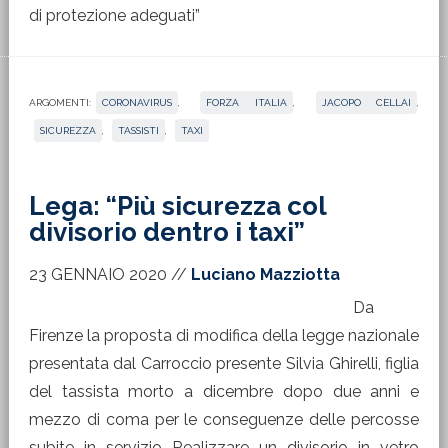
di protezione adeguati”
ARGOMENTI:
CORONAVIRUS
,
FORZA ITALIA
,
JACOPO CELLAI
,
SICUREZZA
,
TASSISTI
,
TAXI
Lega: “Più sicurezza col
divisorio dentro i taxi”
23 GENNAIO 2020
//
Luciano Mazziotta
Da
Firenze la proposta di modifica della legge nazionale
presentata dal Carroccio presente Silvia Ghirelli, figlia
del tassista morto a dicembre dopo due anni e
mezzo di coma per le conseguenze delle percosse
subite in servizio Realizzare un divisorio in vetro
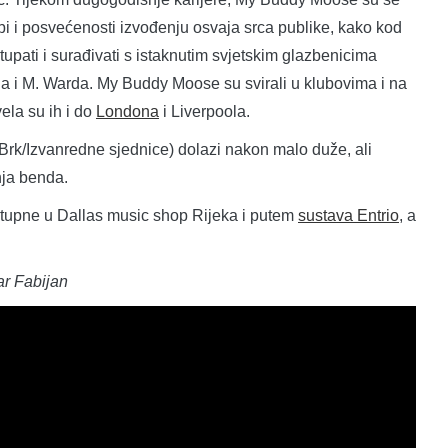
bi i posvećenosti izvođenju osvaja srca publike, kako kod
stupati i surađivati s istaknutim svjetskim glazbenicima
i M. Warda. My Buddy Moose su svirali u klubovima i na
ela su ih i do
Londona
i Liverpoola.
 Brk/Izvanredne sjednice) dolazi nakon malo duže, ali
nja benda.
ostupne u Dallas music shop Rijeka i putem
sustava Entrio
, a
ar Fabijan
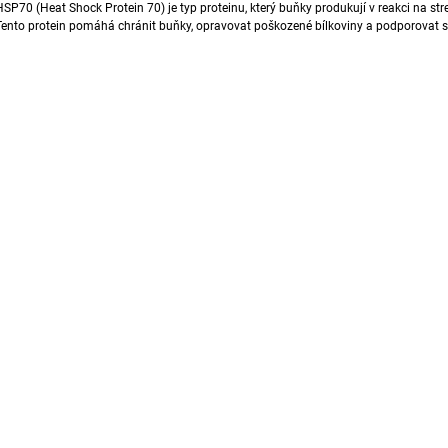
HSP70 (Heat Shock Protein 70) je typ proteinu, který buňky produkují v reakci na stre
1 888 Kč
792 Kč
Tento protein pomáhá chránit buňky, opravovat poškozené
bílkoviny
a podporovat 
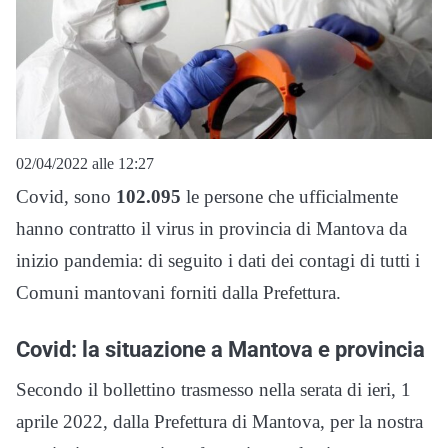
02/04/2022 alle 12:27
Covid, sono
102.095
le persone che ufficialmente
hanno contratto il virus in provincia di Mantova da
inizio pandemia: di seguito i dati dei contagi di tutti i
Comuni mantovani forniti dalla Prefettura.
Covid: la situazione a Mantova e provincia
Secondo il bollettino trasmesso nella serata di ieri, 1
aprile 2022, dalla Prefettura di Mantova, per la nostra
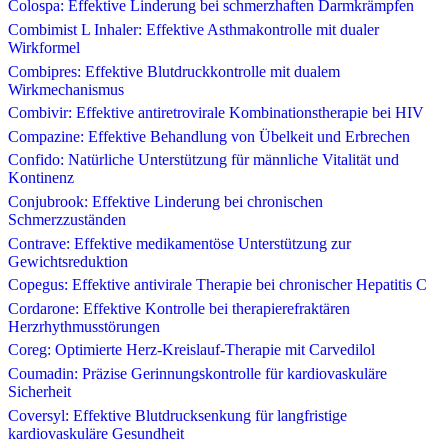
Colospa: Effektive Linderung bei schmerzhaften Darmkrämpfen
Combimist L Inhaler: Effektive Asthmakontrolle mit dualer
Wirkformel
Combipres: Effektive Blutdruckkontrolle mit dualem
Wirkmechanismus
Combivir: Effektive antiretrovirale Kombinationstherapie bei HIV
Compazine: Effektive Behandlung von Übelkeit und Erbrechen
Confido: Natürliche Unterstützung für männliche Vitalität und
Kontinenz
Conjubrook: Effektive Linderung bei chronischen
Schmerzzuständen
Contrave: Effektive medikamentöse Unterstützung zur
Gewichtsreduktion
Copegus: Effektive antivirale Therapie bei chronischer Hepatitis C
Cordarone: Effektive Kontrolle bei therapierefraktären
Herzrhythmusstörungen
Coreg: Optimierte Herz-Kreislauf-Therapie mit Carvedilol
Coumadin: Präzise Gerinnungskontrolle für kardiovaskuläre
Sicherheit
Coversyl: Effektive Blutdrucksenkung für langfristige
kardiovaskuläre Gesundheit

▸ Activity:
Set down word for word the lines beginning with the one containing "Luciano Mazziotta" and ending with the last line of the listing, inclusive. Omit every picture.

▸ Problem solution:
Luciano Mazziotta
Da
Firenze la proposta di modifica della legge nazionale
presentata dal Carroccio presente Silvia Ghirelli, figlia
del tassista morto a dicembre dopo due anni e
mezzo di coma per le conseguenze delle percosse
subite in servizio Realizzare un divisorio in vetro
bi i posvećenosti izvođenju osvaja srca publike, kako kod
stupati i surađivati s istaknutim svjetskim glazbenicima
i M. Warda. My Buddy Moose su svirali u klubovima i na
ela su ih i do
Londona
i Liverpoola.
 Brk/Izvanredne sjednice) dolazi nakon malo duže, ali
nja benda.
ostupne u Dallas music shop Rijeka i putem
sustava Entrio
, a
ar Fabijan
HSP70 (Heat Shock Protein 70) je typ proteinu, který buňky produkují v reakci na stre
1 888 Kč
792 Kč
Tento protein pomáhá chránit buňky, opravovat poškozené
bílkoviny
a podporovat 
02/04/2022 alle 12:27
Covid, sono
102.095
le persone che ufficialmente
hanno contratto il virus in provincia di Mantova da
inizio pandemia: di seguito i dati dei contagi di tutti i
Comuni mantovani forniti dalla Prefettura.
Covid: la situazione a Mantova e provincia
Secondo il bollettino trasmesso nella serata di ieri, 1
aprile 2022, dalla Prefettura di Mantova, per la nostra
Colospa: Effektive Linderung bei schmerzhaften Darmkrämpfen
Combimist L Inhaler: Effektive Asthmakontrolle mit dualer
Wirkformel
Combipres: Effektive Blutdruckkontrolle mit dualem
Wirkmechanismus
Combivir: Effektive antiretrovirale Kombinationstherapie bei HIV
Compazine: Effektive Behandlung von Übelkeit und Erbrechen
Confido: Natürliche Unterstützung für männliche Vitalität und
Kontinenz
Conjubrook: Effektive Linderung bei chronischen
Schmerzzuständen
Contrave: Effektive medikamentöse Unterstützung zur
Gewichtsreduktion
Copegus: Effektive antivirale Therapie bei chronischer Hepatitis C
Cordarone: Effektive Kontrolle bei therapierefraktären
Herzrhythmusstörungen
Coreg: Optimierte Herz-Kreislauf-Therapie mit Carvedilol
Coumadin: Präzise Gerinnungskontrolle für kardiovaskuläre
Sicherheit
Coversyl: Effektive Blutdrucksenkung für langfristige
kardiovaskuläre Gesundheit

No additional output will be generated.